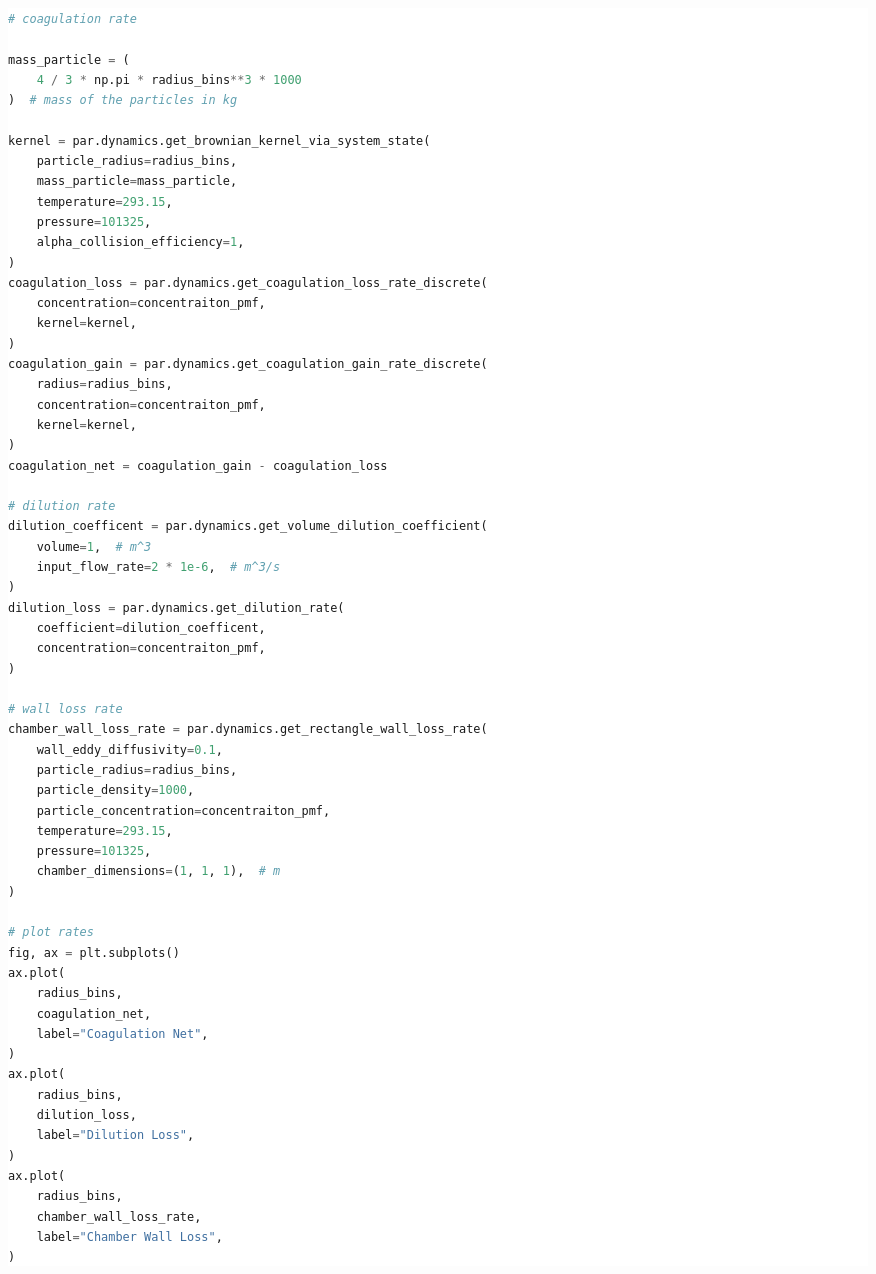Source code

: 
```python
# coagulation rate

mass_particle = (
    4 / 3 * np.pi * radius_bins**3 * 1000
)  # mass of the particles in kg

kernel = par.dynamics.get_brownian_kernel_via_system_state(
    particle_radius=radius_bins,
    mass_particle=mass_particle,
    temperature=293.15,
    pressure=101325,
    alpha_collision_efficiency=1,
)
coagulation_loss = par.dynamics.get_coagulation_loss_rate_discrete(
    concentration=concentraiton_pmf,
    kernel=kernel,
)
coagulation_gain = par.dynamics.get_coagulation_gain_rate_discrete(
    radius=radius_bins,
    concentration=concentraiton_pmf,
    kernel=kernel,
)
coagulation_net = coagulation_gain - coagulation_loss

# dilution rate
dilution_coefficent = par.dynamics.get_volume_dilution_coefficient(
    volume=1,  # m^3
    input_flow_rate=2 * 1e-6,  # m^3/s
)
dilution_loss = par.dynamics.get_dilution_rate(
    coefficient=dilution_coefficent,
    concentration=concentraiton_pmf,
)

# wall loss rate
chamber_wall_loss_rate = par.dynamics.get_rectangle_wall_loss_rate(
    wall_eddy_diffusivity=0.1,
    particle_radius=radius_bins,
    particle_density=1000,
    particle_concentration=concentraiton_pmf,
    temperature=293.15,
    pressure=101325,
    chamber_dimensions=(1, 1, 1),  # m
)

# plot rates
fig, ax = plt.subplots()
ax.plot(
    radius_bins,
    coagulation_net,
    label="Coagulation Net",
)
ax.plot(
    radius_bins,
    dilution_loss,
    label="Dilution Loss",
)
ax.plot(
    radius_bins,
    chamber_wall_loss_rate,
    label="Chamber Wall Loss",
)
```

--------

All of the data above needs to be retyped exactly, with the pictures removed.

> _OUTPUT OF THE TASK_:
Source code

: 
```python
# coagulation rate

mass_particle = (
    4 / 3 * np.pi * radius_bins**3 * 1000
)  # mass of the particles in kg

kernel = par.dynamics.get_brownian_kernel_via_system_state(
    particle_radius=radius_bins,
    mass_particle=mass_particle,
    temperature=293.15,
    pressure=101325,
    alpha_collision_efficiency=1,
)
coagulation_loss = par.dynamics.get_coagulation_loss_rate_discrete(
    concentration=concentraiton_pmf,
    kernel=kernel,
)
coagulation_gain = par.dynamics.get_coagulation_gain_rate_discrete(
    radius=radius_bins,
    concentration=concentraiton_pmf,
    kernel=kernel,
)
coagulation_net = coagulation_gain - coagulation_loss

# dilution rate
dilution_coefficent = par.dynamics.get_volume_dilution_coefficient(
    volume=1,  # m^3
    input_flow_rate=2 * 1e-6,  # m^3/s
)
dilution_loss = par.dynamics.get_dilution_rate(
    coefficient=dilution_coefficent,
    concentration=concentraiton_pmf,
)

# wall loss rate
chamber_wall_loss_rate = par.dynamics.get_rectangle_wall_loss_rate(
    wall_eddy_diffusivity=0.1,
    particle_radius=radius_bins,
    particle_density=1000,
    particle_concentration=concentraiton_pmf,
    temperature=293.15,
    pressure=101325,
    chamber_dimensions=(1, 1, 1),  # m
)

# plot rates
fig, ax = plt.subplots()
ax.plot(
    radius_bins,
    coagulation_net,
    label="Coagulation Net",
)
ax.plot(
    radius_bins,
    dilution_loss,
    label="Dilution Loss",
)
ax.plot(
    radius_bins,
    chamber_wall_loss_rate,
    label="Chamber Wall Loss",
)
```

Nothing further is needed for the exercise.